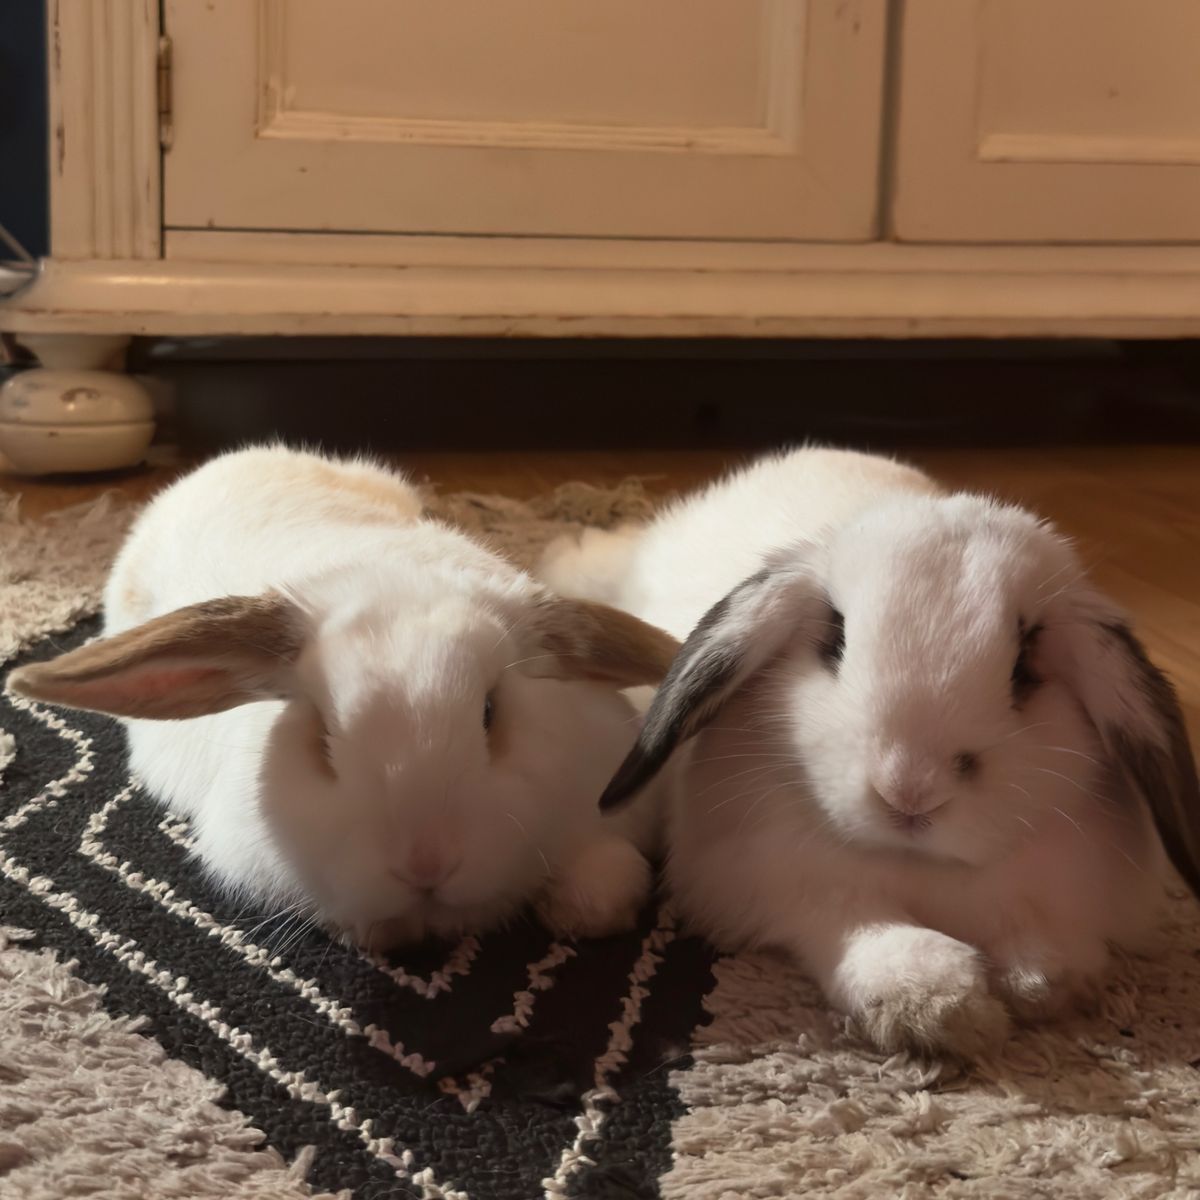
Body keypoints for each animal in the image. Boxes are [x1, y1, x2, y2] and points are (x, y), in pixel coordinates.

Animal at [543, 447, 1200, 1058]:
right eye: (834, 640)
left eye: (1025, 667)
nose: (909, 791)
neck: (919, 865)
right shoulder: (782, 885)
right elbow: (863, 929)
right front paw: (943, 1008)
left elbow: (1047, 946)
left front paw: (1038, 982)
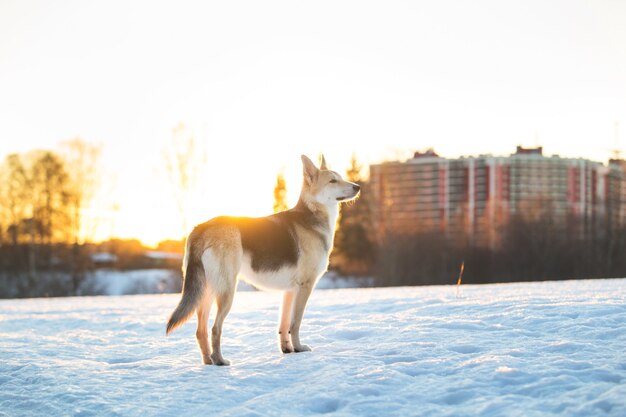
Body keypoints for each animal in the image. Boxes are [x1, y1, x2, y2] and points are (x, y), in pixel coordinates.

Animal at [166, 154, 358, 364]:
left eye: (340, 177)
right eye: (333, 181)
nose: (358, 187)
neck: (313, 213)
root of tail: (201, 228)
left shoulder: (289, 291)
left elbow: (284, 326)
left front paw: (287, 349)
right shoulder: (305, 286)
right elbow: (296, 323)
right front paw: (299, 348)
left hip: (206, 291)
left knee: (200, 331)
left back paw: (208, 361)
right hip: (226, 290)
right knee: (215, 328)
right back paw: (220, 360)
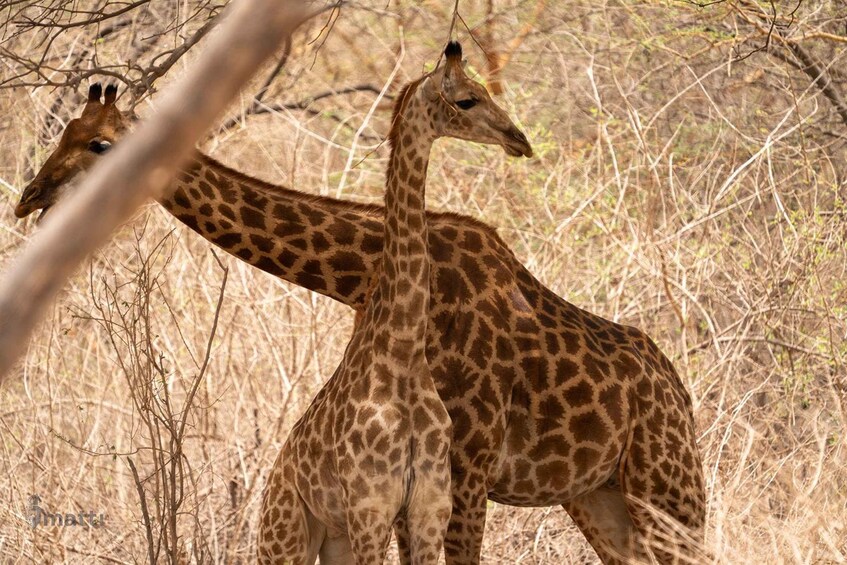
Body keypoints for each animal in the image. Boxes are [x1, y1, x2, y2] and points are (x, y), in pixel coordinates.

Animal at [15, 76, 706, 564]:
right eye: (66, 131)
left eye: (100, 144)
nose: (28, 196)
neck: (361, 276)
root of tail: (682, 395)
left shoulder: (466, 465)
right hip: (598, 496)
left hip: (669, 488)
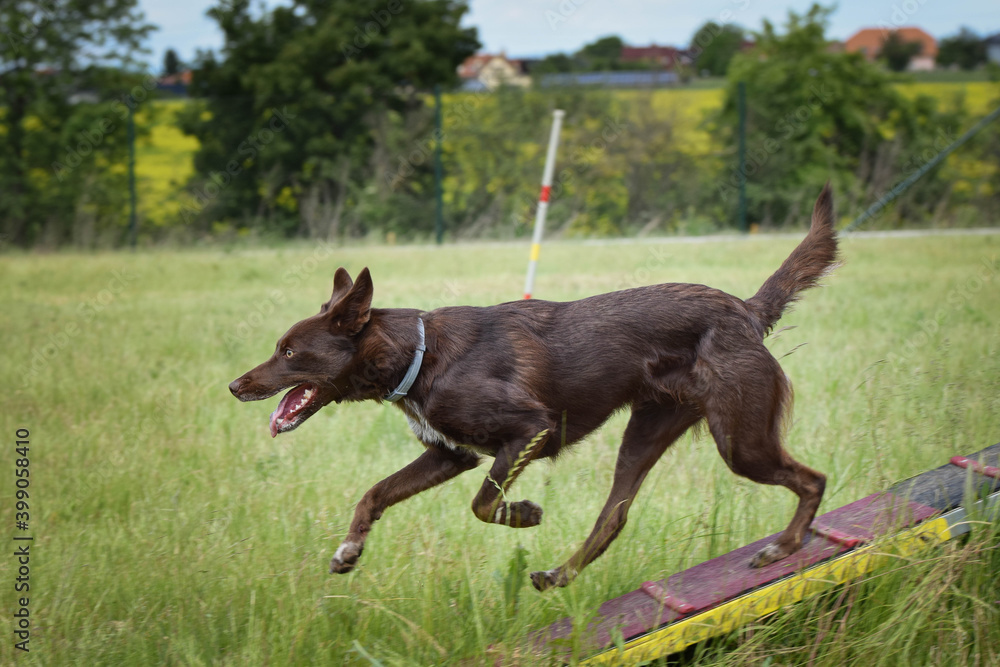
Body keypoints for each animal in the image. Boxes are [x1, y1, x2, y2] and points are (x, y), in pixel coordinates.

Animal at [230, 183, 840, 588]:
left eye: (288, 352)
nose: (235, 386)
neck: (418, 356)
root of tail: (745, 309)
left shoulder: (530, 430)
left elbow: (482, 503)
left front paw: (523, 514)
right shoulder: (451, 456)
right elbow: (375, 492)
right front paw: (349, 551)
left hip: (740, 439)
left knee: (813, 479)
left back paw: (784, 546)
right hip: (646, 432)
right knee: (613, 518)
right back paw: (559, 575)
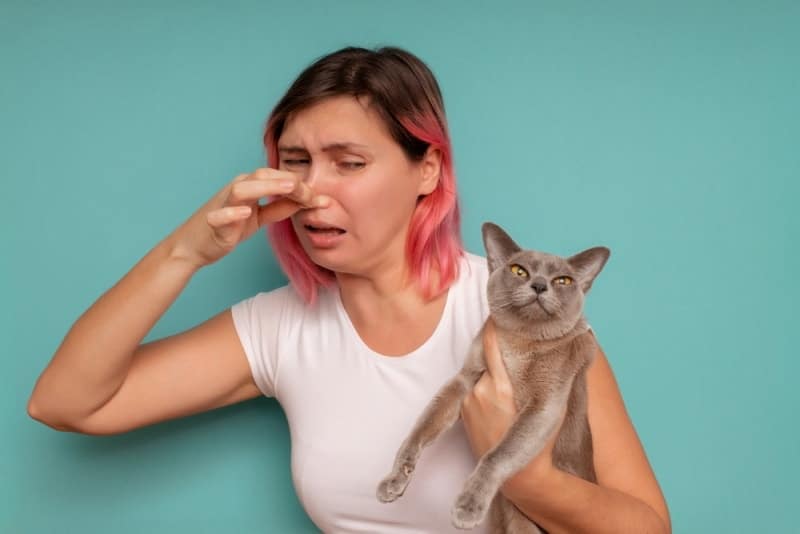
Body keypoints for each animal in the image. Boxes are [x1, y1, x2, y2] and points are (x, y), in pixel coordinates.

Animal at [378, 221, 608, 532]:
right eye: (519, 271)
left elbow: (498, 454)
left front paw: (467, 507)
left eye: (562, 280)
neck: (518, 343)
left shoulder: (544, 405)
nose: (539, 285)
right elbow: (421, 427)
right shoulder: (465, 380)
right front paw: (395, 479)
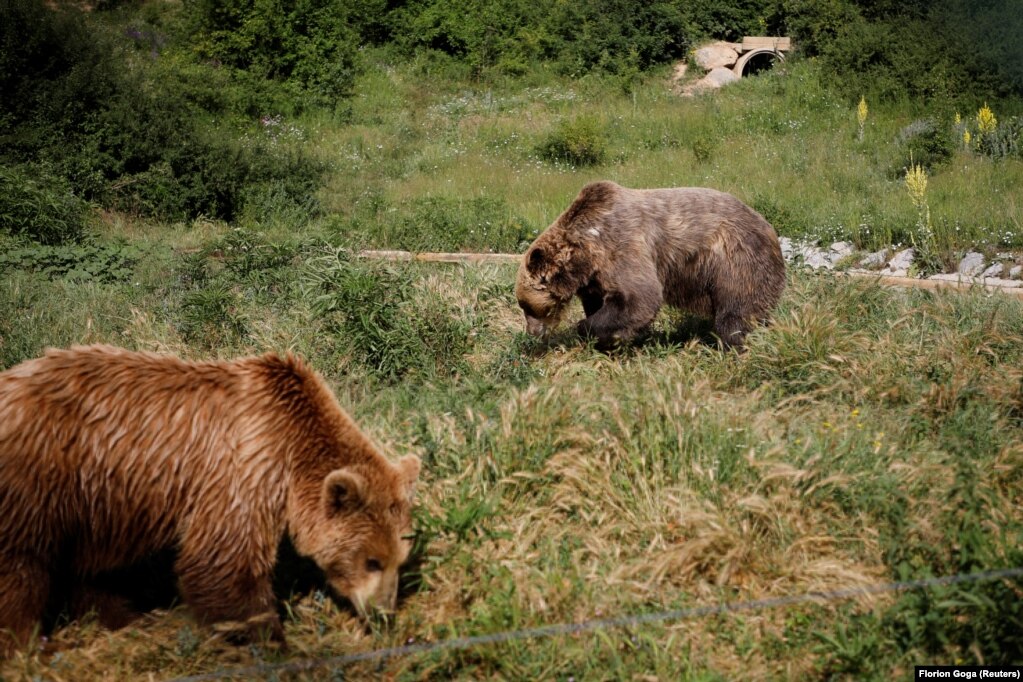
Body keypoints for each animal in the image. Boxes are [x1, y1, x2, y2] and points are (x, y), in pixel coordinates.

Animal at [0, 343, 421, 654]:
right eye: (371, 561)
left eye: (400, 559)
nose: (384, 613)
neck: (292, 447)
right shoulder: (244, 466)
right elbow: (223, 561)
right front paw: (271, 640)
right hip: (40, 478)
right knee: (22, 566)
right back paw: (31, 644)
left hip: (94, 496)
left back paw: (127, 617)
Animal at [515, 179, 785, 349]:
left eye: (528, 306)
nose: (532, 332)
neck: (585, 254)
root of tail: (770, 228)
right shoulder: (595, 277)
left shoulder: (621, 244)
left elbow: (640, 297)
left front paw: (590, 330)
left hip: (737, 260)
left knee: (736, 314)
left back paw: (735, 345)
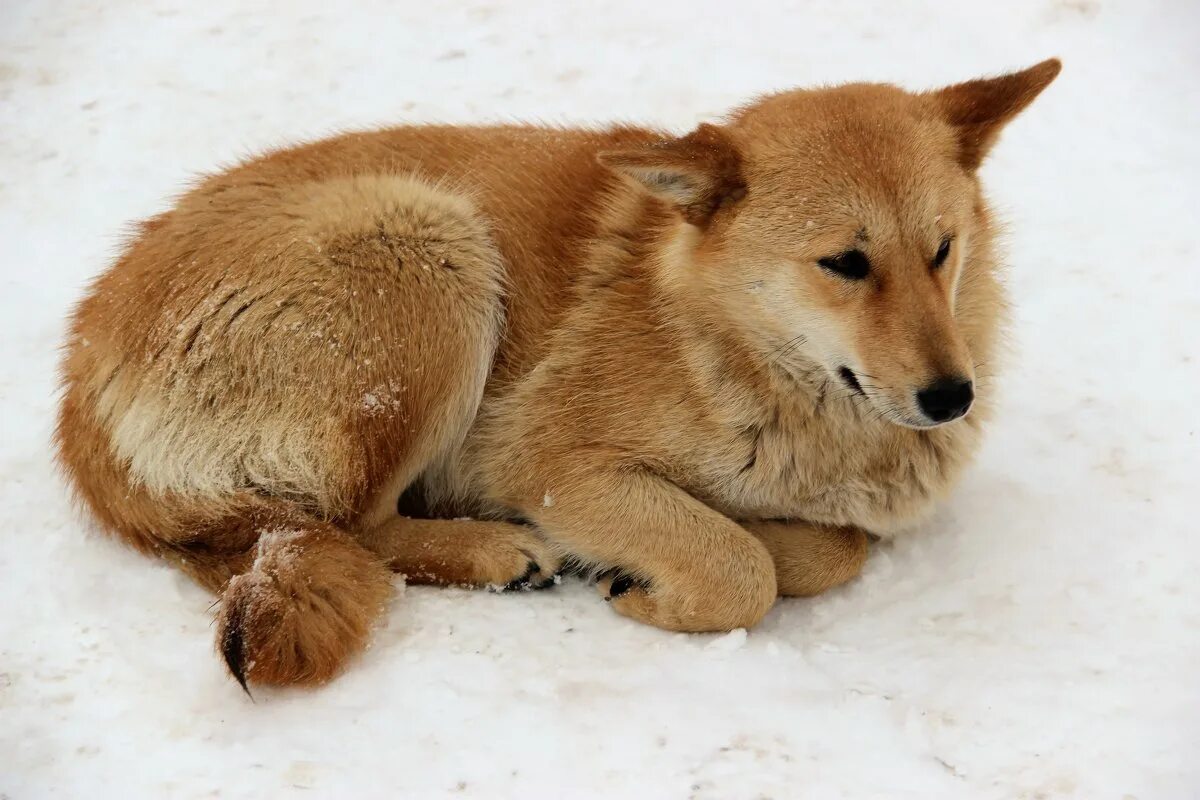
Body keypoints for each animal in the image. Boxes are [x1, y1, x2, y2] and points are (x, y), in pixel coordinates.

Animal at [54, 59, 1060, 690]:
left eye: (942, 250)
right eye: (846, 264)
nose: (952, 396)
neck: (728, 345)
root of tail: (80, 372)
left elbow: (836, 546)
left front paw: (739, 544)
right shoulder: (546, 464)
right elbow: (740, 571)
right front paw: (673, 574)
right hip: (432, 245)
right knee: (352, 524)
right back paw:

----

:: WHAT YOU NEED TO DO ::
Using the data above, tally each line that contains "root". Write only the total.

:: ANSWER SPACE ::
5